Is Brad DeLong Turning on Alan Greenspan?

Now here’s an interesting development in the Greenspan

Wars. Brad DeLong, Greenspan’s apologist-in-chief, spends

884 words essentially saying "well, it’s not Greenspan’s fault he’s

a political hack". Since Paul Krugman’s chief complaint about Greenspan

is that he (Greenspan) turned out to be a political hack, it seems that DeLong

and Krugman might not be quite as far apart on this issue as we thought.

DeLong first says that Krugman is asking a lot of a man who is, after all,

a Republican, and then constructs this astonishing imaginary dialogue between

Greenspan and James Baker, in the run-up to Greenspan’s nomination as Fed chairman:

Greenspan: Paul Volcker is a very good guy, but he regards

himself as a technocrat. He is not political, like you and I are.

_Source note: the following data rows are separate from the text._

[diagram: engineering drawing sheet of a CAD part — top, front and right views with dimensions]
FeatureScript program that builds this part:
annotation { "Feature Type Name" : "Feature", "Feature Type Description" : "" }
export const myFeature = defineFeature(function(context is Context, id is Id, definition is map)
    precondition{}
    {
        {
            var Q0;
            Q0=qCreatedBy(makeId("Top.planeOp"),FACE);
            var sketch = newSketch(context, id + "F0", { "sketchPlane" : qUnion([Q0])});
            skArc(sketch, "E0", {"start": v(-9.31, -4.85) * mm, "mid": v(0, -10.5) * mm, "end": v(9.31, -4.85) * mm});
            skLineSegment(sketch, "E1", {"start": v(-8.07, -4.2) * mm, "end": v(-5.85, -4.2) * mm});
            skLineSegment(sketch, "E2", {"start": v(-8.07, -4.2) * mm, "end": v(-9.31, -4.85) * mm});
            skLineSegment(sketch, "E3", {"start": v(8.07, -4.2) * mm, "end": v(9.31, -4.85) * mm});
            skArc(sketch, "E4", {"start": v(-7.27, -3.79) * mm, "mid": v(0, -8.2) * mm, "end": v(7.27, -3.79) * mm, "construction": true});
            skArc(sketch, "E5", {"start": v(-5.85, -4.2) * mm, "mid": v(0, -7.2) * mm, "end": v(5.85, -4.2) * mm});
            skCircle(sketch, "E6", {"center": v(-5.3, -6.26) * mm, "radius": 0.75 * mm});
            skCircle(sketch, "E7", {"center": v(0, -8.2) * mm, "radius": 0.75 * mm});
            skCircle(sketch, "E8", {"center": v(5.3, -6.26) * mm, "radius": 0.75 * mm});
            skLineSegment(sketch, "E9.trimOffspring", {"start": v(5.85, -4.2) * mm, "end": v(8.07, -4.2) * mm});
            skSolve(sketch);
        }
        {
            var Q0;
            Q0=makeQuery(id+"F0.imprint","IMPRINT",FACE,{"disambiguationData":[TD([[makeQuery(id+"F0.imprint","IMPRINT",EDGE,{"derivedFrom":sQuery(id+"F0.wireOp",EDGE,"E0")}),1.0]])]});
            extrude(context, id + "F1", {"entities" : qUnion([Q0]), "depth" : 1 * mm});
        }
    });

He does his technocratic job. Carter appointed him. Yet the fact that his

monetary policies cost Jimmy Carter reelection was simply not something that

entered Vocker’s mind…

Baker: Volcker says that he had no choice, that he had to

act in 1979-1980…

Greenspan: There is always a choice. It would be a shame

if it came around to 1991, and somebody who did not understand the political

realities like you and I do were sitting in the Fed chair. My old teacher

Arthur Burns always understood political realities…

Baker: You make some interesting points. I think I understand


With friends like these, Greenspan hardly needs enemies: DeLong is essentially

admitting that Greenspan allowed party-political considerations to drive his

behavior during the Bush 43 administration. (Although he was either too principled

or too green to allow those considerations to drive his behavior during the

Bush 41 administration.)

For the record: yes, both DeLong and Krugman can reasonably be considered

to be political hacks are political partisans themselves. But as far

as I know, no one has ever proposed that either of them join the board of governors

of the Federal Reserve, let alone chair it. Economists are more than welcome

to be political hacks. Central bankers, no.